> _What to do_:
Every line of the material below that holds the string "down" should be copied.

> _Data_:
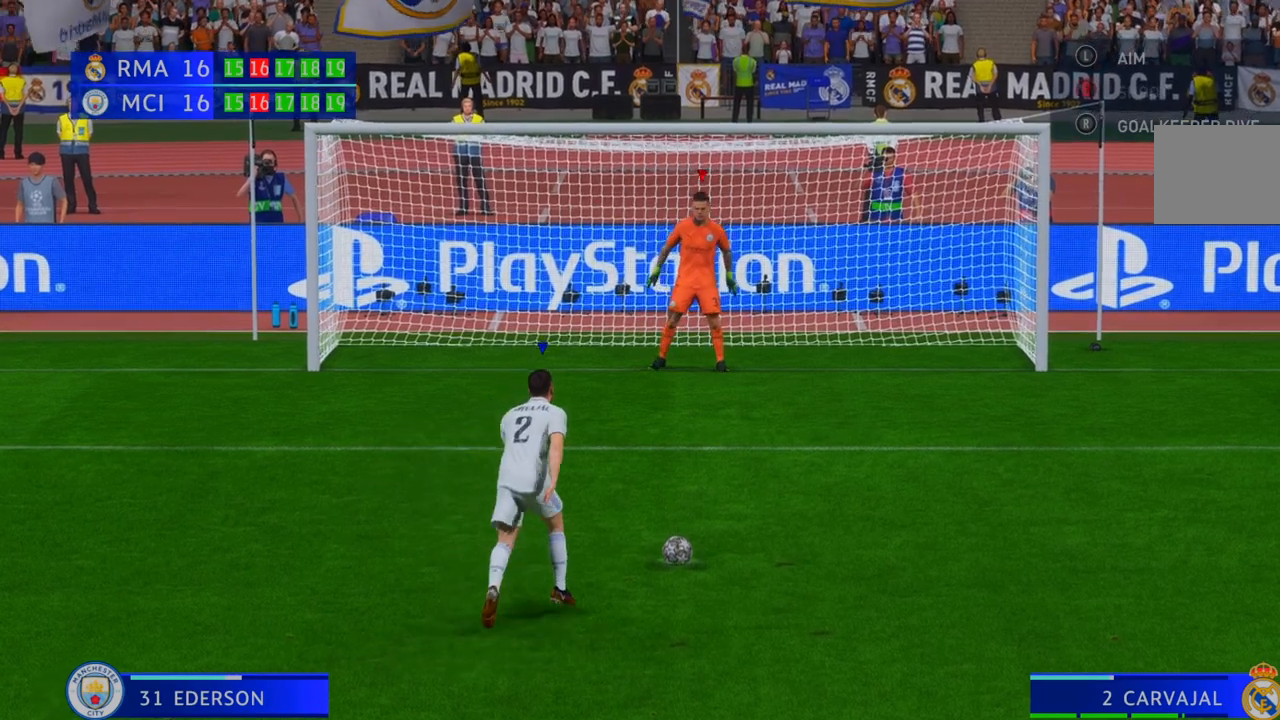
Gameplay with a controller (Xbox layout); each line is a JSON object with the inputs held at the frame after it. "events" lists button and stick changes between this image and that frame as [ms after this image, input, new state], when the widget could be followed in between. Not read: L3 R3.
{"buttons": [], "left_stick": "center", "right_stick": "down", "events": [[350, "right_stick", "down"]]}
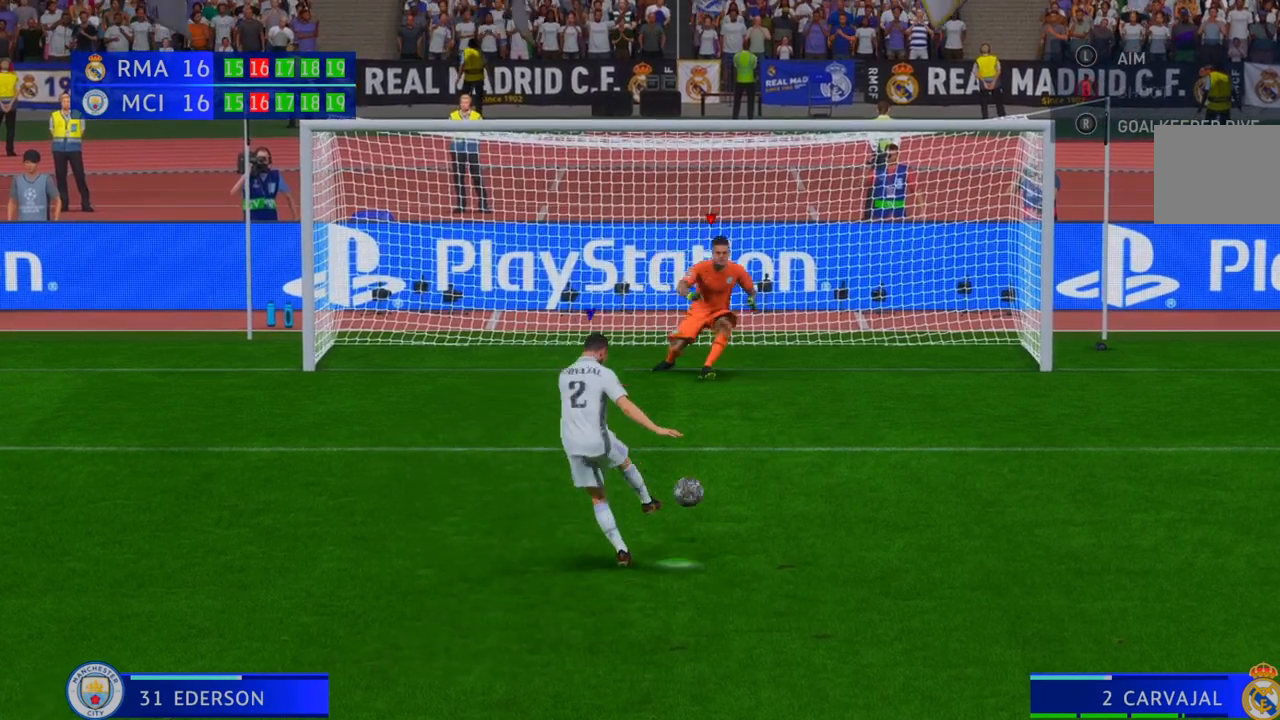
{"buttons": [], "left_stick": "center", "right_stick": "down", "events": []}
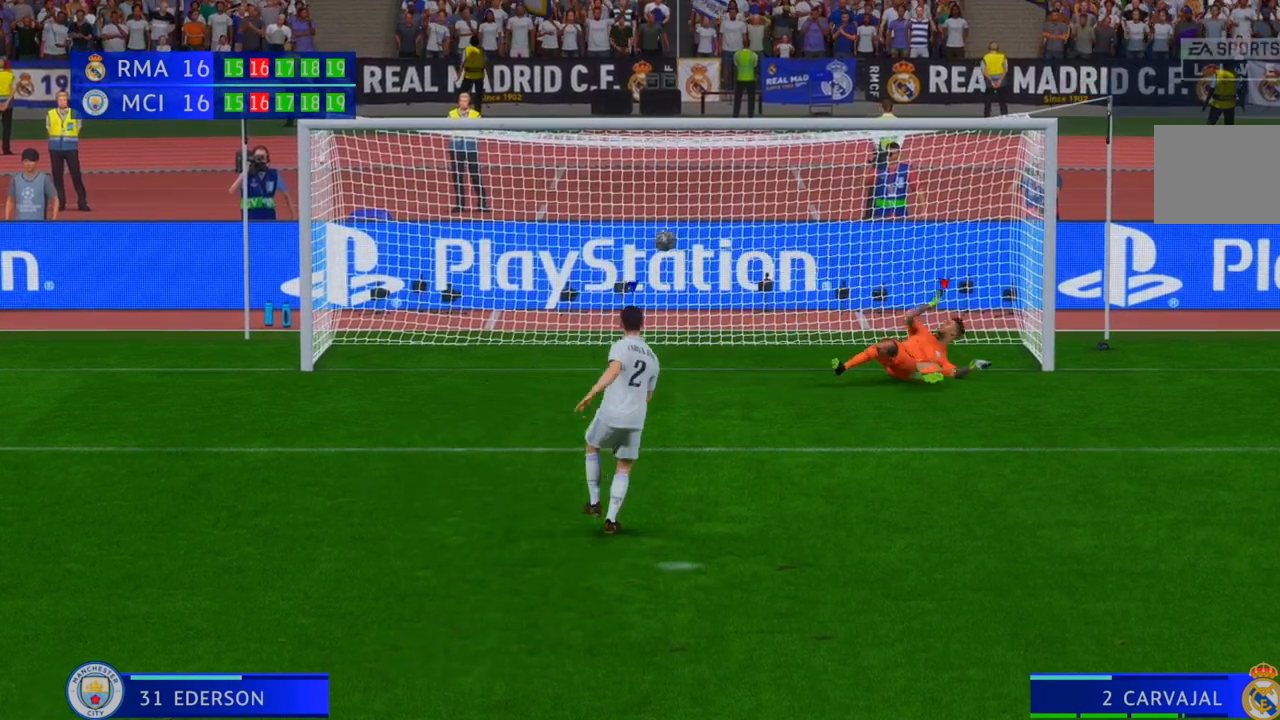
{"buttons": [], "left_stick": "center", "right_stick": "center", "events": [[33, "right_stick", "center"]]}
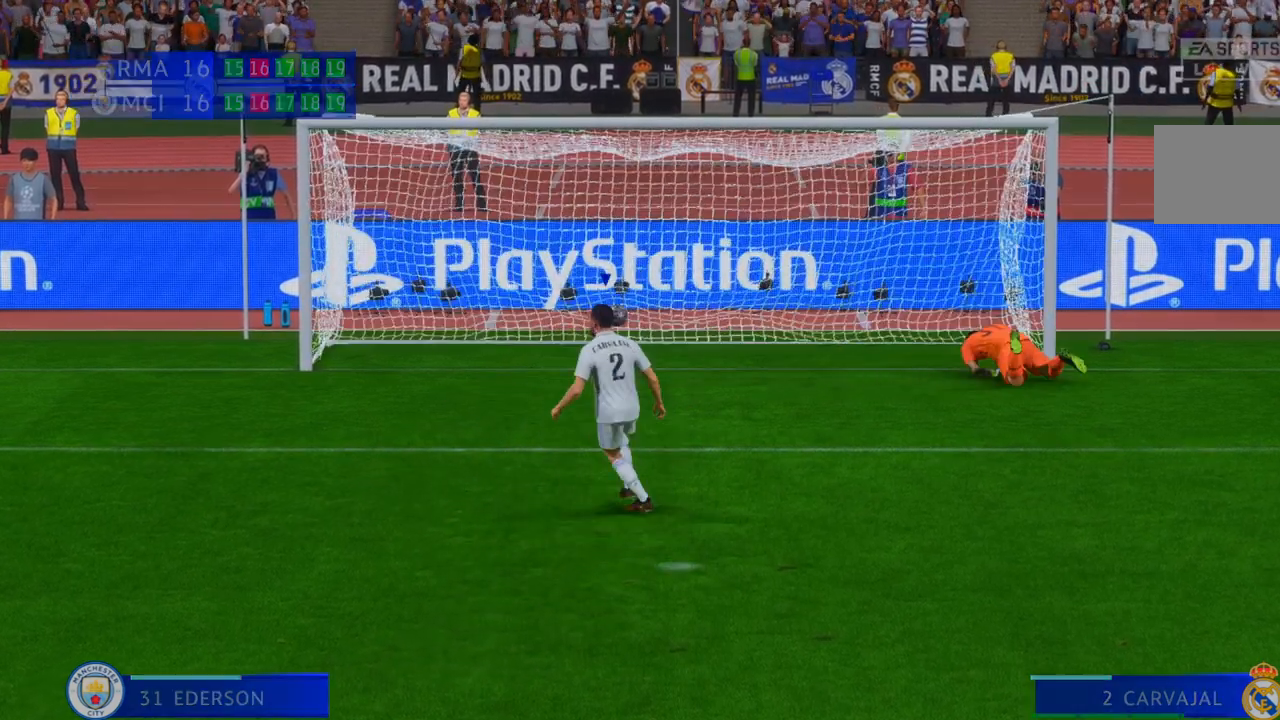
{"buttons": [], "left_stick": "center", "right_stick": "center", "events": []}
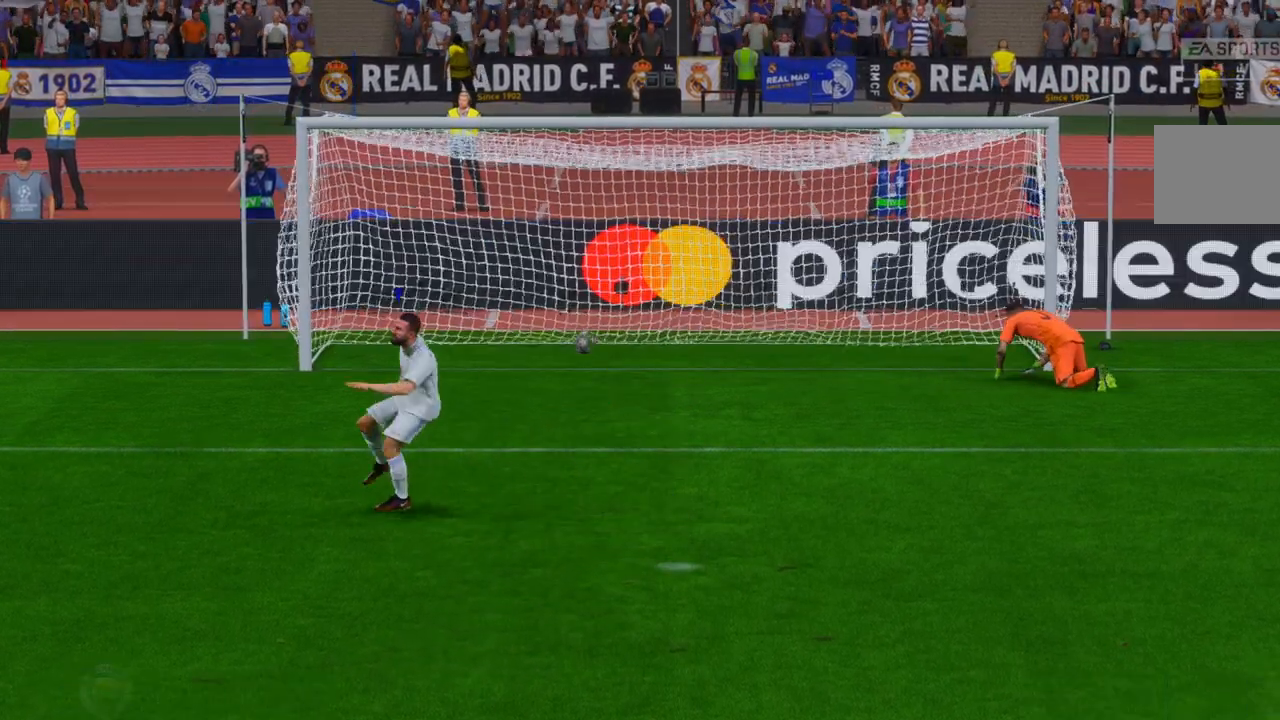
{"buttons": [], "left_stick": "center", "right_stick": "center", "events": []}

> _Result of the exercise_:
{"buttons": [], "left_stick": "center", "right_stick": "down", "events": [[350, "right_stick", "down"]]}
{"buttons": [], "left_stick": "center", "right_stick": "down", "events": []}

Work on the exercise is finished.